* _ACTIVITY_:
Please retype the records below exactly as they appear, leaving out every picture.

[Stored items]
--------

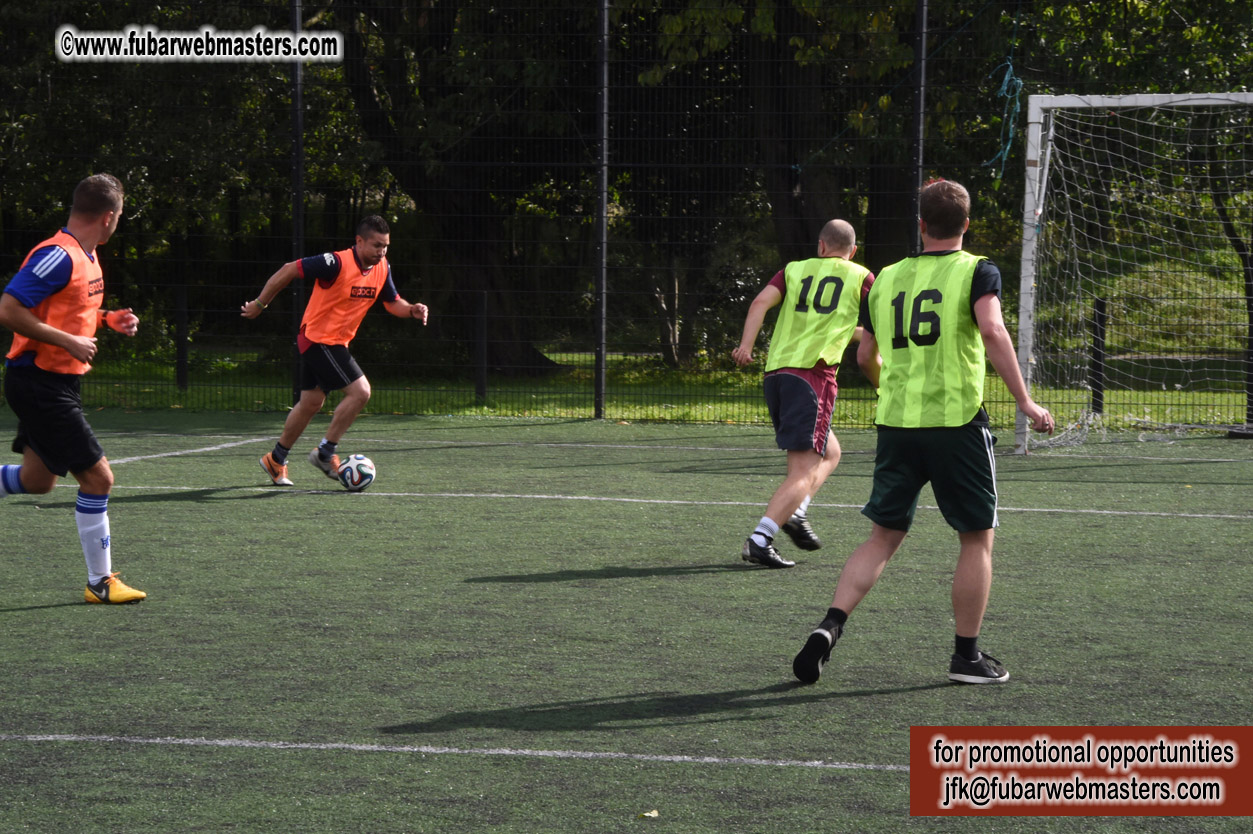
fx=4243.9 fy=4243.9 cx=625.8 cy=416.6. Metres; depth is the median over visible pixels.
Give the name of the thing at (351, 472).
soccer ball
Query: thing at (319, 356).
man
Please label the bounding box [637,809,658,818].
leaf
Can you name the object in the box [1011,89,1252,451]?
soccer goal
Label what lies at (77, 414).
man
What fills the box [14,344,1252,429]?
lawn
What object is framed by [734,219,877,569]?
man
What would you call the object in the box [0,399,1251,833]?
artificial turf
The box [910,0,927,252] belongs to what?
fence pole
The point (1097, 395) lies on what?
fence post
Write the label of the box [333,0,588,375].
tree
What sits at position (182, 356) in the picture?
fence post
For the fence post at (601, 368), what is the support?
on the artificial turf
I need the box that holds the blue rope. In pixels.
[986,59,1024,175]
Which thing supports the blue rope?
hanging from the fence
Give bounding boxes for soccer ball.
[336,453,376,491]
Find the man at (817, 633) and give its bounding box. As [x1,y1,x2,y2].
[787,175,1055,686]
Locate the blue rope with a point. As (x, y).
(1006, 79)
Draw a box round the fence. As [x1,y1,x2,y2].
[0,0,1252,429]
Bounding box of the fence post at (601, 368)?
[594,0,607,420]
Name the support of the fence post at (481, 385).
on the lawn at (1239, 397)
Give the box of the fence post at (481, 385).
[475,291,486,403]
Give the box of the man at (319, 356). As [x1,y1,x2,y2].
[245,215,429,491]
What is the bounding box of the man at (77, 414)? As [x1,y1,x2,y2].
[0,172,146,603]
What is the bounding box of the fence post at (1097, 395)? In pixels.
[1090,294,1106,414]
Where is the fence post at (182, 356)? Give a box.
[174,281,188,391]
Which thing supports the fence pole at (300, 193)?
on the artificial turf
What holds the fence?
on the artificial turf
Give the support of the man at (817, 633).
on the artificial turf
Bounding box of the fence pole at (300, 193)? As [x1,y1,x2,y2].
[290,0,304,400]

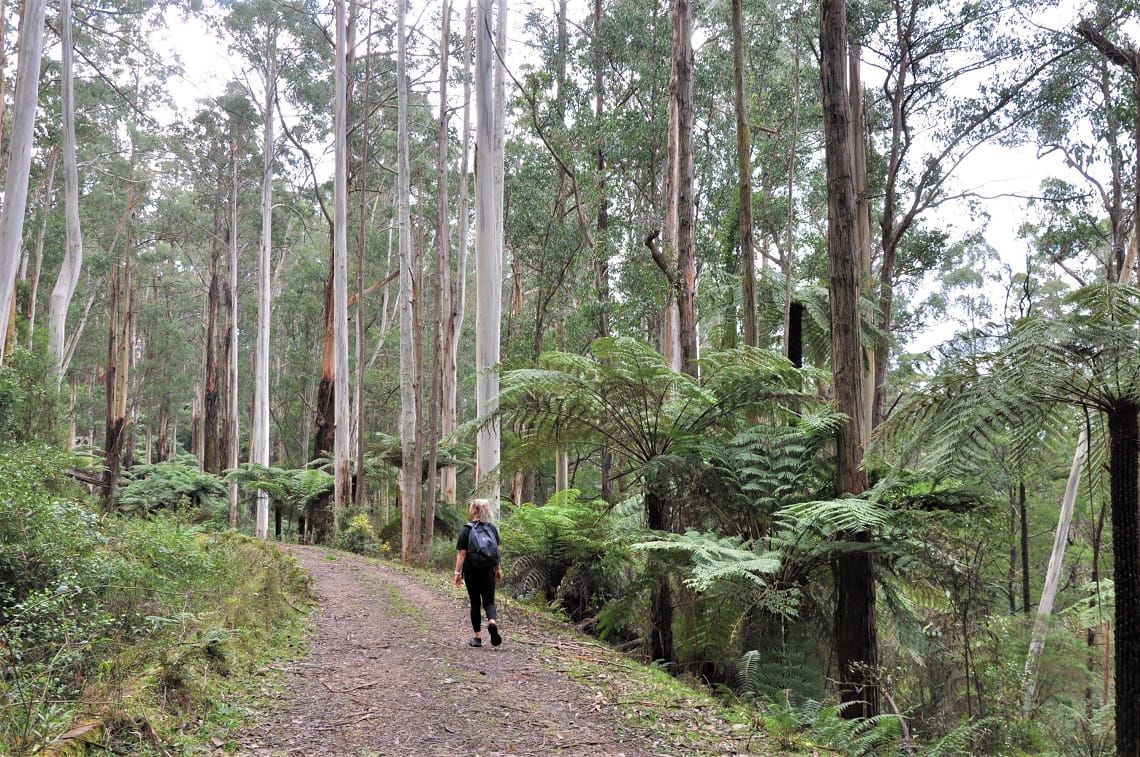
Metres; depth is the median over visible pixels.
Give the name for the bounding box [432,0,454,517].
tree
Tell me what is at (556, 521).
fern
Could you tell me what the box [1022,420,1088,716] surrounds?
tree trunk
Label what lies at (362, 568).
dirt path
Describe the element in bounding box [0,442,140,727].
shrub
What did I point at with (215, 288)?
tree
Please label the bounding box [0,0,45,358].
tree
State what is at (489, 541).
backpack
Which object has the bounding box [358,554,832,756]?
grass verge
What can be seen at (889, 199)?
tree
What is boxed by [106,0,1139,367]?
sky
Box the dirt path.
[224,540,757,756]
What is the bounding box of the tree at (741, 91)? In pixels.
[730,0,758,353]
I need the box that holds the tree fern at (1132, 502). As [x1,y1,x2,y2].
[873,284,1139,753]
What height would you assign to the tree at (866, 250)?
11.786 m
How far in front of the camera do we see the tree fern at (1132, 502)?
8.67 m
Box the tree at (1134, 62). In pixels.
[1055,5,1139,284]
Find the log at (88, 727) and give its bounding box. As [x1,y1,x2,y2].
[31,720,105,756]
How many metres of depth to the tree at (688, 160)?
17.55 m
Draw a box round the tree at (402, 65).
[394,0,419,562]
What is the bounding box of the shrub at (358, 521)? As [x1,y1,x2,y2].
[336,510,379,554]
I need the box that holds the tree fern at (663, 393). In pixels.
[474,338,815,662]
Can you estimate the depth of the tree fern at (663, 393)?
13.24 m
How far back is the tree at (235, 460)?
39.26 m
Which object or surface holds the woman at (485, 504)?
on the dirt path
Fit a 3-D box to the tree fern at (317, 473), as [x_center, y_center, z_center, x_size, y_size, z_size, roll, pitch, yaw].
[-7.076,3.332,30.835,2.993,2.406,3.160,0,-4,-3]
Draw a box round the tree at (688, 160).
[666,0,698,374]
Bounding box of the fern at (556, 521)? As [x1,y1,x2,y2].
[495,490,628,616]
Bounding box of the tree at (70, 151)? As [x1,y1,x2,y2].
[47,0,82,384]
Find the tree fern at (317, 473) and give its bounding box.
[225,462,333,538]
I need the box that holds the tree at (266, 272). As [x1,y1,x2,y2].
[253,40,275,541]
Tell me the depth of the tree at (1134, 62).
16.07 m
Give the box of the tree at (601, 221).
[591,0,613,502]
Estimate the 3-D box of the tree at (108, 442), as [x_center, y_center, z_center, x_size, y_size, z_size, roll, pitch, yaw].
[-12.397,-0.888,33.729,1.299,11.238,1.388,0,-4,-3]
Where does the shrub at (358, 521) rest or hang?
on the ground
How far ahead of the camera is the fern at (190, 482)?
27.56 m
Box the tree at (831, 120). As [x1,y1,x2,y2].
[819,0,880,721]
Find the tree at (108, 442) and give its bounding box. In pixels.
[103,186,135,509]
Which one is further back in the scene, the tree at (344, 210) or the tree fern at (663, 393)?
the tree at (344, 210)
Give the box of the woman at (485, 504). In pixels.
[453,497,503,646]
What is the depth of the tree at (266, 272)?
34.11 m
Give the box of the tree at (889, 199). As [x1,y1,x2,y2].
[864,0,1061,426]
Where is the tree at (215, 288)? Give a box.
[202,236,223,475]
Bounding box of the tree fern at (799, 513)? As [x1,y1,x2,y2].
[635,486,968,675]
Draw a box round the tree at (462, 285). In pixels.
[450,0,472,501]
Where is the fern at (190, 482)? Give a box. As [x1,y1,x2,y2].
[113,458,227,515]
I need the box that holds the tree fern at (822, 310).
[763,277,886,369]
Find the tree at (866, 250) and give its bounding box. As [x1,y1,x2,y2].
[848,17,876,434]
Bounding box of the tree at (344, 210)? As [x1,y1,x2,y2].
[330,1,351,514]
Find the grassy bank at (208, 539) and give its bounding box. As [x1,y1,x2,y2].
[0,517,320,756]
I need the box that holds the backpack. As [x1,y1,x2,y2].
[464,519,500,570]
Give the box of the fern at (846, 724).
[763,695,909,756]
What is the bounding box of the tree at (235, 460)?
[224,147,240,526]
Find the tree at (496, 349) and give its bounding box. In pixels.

--------

* _ANSWER BELOW_:
fx=4243.9 fy=4243.9 cx=625.8 cy=416.6. Metres; depth is the median over visible pixels.
Give the name of the thing at (351, 472).
soccer ball
Query: thing at (319, 356).
man
Please label the bounding box [637,809,658,818].
leaf
Can you name the object in the box [1011,89,1252,451]?
soccer goal
Label what lies at (77, 414).
man
What fills the box [14,344,1252,429]?
lawn
What object is framed by [734,219,877,569]?
man
What would you call the object in the box [0,399,1251,833]?
artificial turf
The box [910,0,927,252] belongs to what?
fence pole
The point (1097, 395) lies on what?
fence post
Write the label of the box [333,0,588,375].
tree
What sits at position (182, 356) in the picture?
fence post
For the fence post at (601, 368), what is the support?
on the artificial turf
I need the box that holds the blue rope. In pixels.
[986,59,1024,175]
Which thing supports the blue rope?
hanging from the fence
Give bounding boxes for soccer ball.
[336,453,376,491]
Find the man at (817, 633) and give its bounding box. As [x1,y1,x2,y2].
[787,175,1055,686]
Locate the blue rope with a point. As (x, y).
(1006, 79)
Draw a box round the fence. As [x1,y1,x2,y2].
[0,0,1252,429]
Bounding box of the fence post at (601, 368)?
[594,0,607,420]
Name the support of the fence post at (481, 385).
on the lawn at (1239, 397)
Give the box of the fence post at (481, 385).
[475,291,486,403]
Give the box of the man at (319, 356). As [x1,y1,x2,y2].
[245,215,429,491]
What is the bounding box of the man at (77, 414)? As [x1,y1,x2,y2].
[0,172,146,603]
What is the bounding box of the fence post at (1097, 395)? In pixels.
[1090,294,1106,414]
Where is the fence post at (182, 356)? Give a box.
[174,281,188,391]
Which thing supports the fence pole at (300, 193)?
on the artificial turf
What holds the fence?
on the artificial turf
Give the support of the man at (817, 633).
on the artificial turf
Bounding box of the fence pole at (300, 193)? As [x1,y1,x2,y2].
[290,0,304,400]

Metres; depth is the median over visible pixels.
Give the name for the bounding box [432,0,454,517].
tree
Tell me what is at (556, 521).
fern
Could you tell me what the box [1022,420,1088,716] surrounds?
tree trunk
Label what lies at (362, 568).
dirt path
Describe the element in bounding box [0,442,140,727].
shrub
What did I point at with (215, 288)?
tree
Please label the bounding box [0,0,45,358].
tree
State what is at (489, 541).
backpack
Which object has the bounding box [358,554,832,756]?
grass verge
What can be seen at (889, 199)?
tree
What is boxed by [106,0,1139,367]?
sky
Box the dirt path.
[224,540,757,756]
What is the bounding box of the tree at (741, 91)? In pixels.
[730,0,758,353]
I need the box that holds the tree fern at (1132, 502). As [x1,y1,x2,y2].
[873,284,1139,753]
What height would you assign to the tree at (866, 250)?
11.786 m
How far in front of the camera do we see the tree fern at (1132, 502)?
8.67 m
Box the tree at (1134, 62). In pixels.
[1055,5,1139,284]
Find the log at (88, 727) and give its bounding box. As [x1,y1,x2,y2].
[31,720,105,756]
How many metres of depth to the tree at (688, 160)?
17.55 m
Draw a box round the tree at (402, 65).
[394,0,419,562]
What is the bounding box of the shrub at (358, 521)? As [x1,y1,x2,y2].
[336,510,379,554]
I need the box that holds the tree fern at (663, 393). In pixels.
[474,338,815,662]
Can you estimate the depth of the tree fern at (663, 393)?
13.24 m
How far back is the tree at (235, 460)?
39.26 m
Which object or surface holds the woman at (485, 504)?
on the dirt path
Fit a 3-D box to the tree fern at (317, 473), as [x_center, y_center, z_center, x_size, y_size, z_size, roll, pitch, yaw].
[-7.076,3.332,30.835,2.993,2.406,3.160,0,-4,-3]
Draw a box round the tree at (688, 160).
[666,0,698,374]
Bounding box of the fern at (556, 521)? As [x1,y1,x2,y2].
[495,490,628,616]
Bounding box of the tree at (70, 151)? As [x1,y1,x2,y2].
[47,0,82,384]
Find the tree fern at (317, 473) and give its bounding box.
[225,462,333,538]
I need the box that holds the tree at (266, 272). As [x1,y1,x2,y2].
[253,40,275,541]
Tell me the depth of the tree at (1134, 62).
16.07 m
Give the box of the tree at (601, 221).
[591,0,613,502]
Estimate the 3-D box of the tree at (108, 442), as [x_center, y_center, z_center, x_size, y_size, z_size, roll, pitch, yaw].
[-12.397,-0.888,33.729,1.299,11.238,1.388,0,-4,-3]
Where does the shrub at (358, 521) rest or hang?
on the ground
How far ahead of the camera is the fern at (190, 482)?
27.56 m
Box the tree at (831, 120). As [x1,y1,x2,y2].
[819,0,880,721]
Find the tree at (108, 442) and give its bounding box. In pixels.
[103,186,135,509]
Which one is further back in the scene, the tree at (344, 210) or the tree fern at (663, 393)?
the tree at (344, 210)
Give the box of the woman at (485, 504). In pixels.
[453,497,503,646]
What is the depth of the tree at (266, 272)?
34.11 m
Give the box of the tree at (889, 199). As [x1,y1,x2,y2].
[864,0,1061,426]
Where is the tree at (215, 288)? Give a box.
[202,236,223,475]
Bounding box of the tree fern at (799, 513)? As [x1,y1,x2,y2].
[635,486,968,675]
Draw a box round the tree at (462, 285). In pixels.
[450,0,472,501]
Where is the fern at (190, 482)? Give a box. As [x1,y1,x2,y2].
[113,458,227,515]
I need the box that holds the tree fern at (822, 310).
[763,277,886,369]
Find the tree at (866, 250) and give its bounding box. As [x1,y1,x2,y2].
[848,17,876,434]
Bounding box of the tree at (344, 210)? As [x1,y1,x2,y2].
[330,1,351,514]
Find the grassy bank at (208, 539) and give its bounding box. As [x1,y1,x2,y2].
[0,517,320,756]
I need the box that holds the backpack. As [x1,y1,x2,y2].
[464,519,500,570]
Give the box of the fern at (846, 724).
[763,695,909,756]
What is the bounding box of the tree at (235, 460)?
[224,147,240,526]
Find the tree at (496, 349) and give its bounding box. In pixels.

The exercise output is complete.